I don’t believe anyone who has done a shoot has said “that’s it  – I’m finished – I’m happy with my current condition”.

Mad, isn’t it?!!

They are in incredible shape but still just wanted that bit more.

And this goes to the very top as well.

Personal trainers.

People competing on stage.

Fitness models and bodybuilders.

They complete their shoot/show and then want to improve on it further.

And this is a great thing.

We should all have this thought process.

Even if it’s just a small weight loss target goal.

Hit it and then improve on it.

Because this is what keeps you motivated, getting back in that gym and eating healthily.

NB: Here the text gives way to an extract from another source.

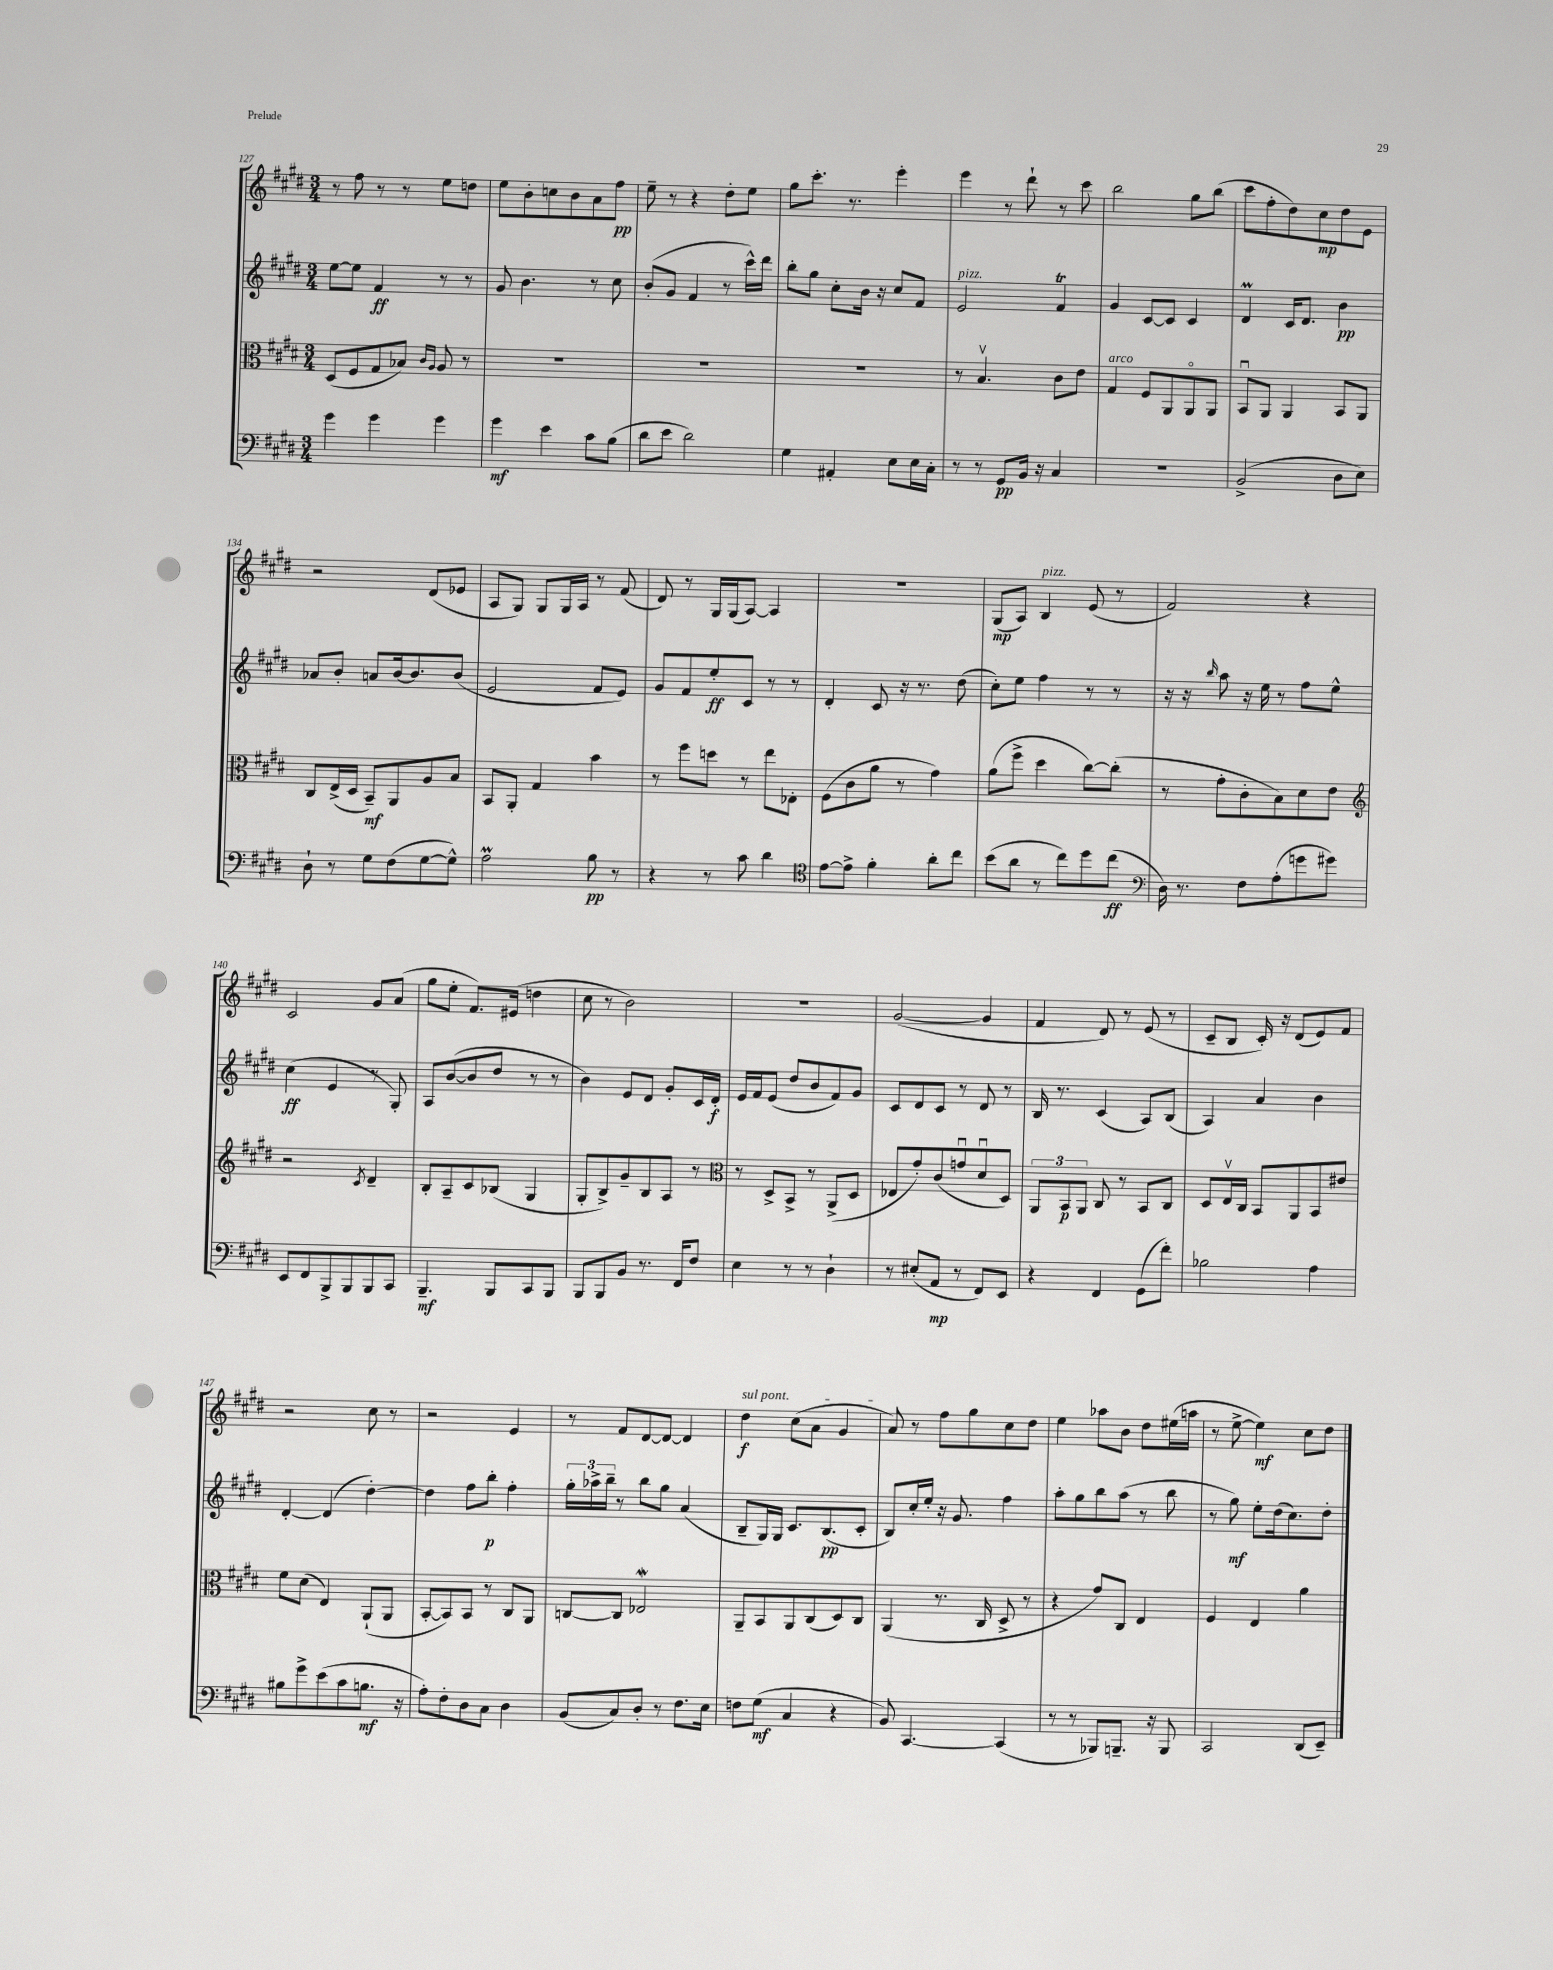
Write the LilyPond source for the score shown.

The only way I can describe this thought process is to think about your house.

Especially if you’ve been in it for many years.

A house requires constant maintenance and small improvements.

You do up the kitchen & lounge and then the garden needs to match up.

You decorate your bedroom and then the bathroom looks tired.

This is what happens with a body shape transformation.

Your abs look lean and flat but your legs may need a little more.

Or your upper body is toned and defined but the abs need a bit more.

So, you do the best you can in 12 weeks and just set the next project/ goal and get to work.

Just like your house.

If you stop caring for it completely it gets run down and starts to deteriorate.

Meaning, you carefully keep looking after it and making small improvements.

This is the smart, sensible and practical way of doing things without getting overwhelmed.

Your body shape, health and fitness are no different.

Start this week by making sure you have your small improvement goal.

Get to the gym at least 3 times.

Eat according to your goals.

Assess and progress until you have hit your target and then set a new small improvement ambition.

A much more manageable way to keep everything under control, minus the overwhelm that a big project can bring.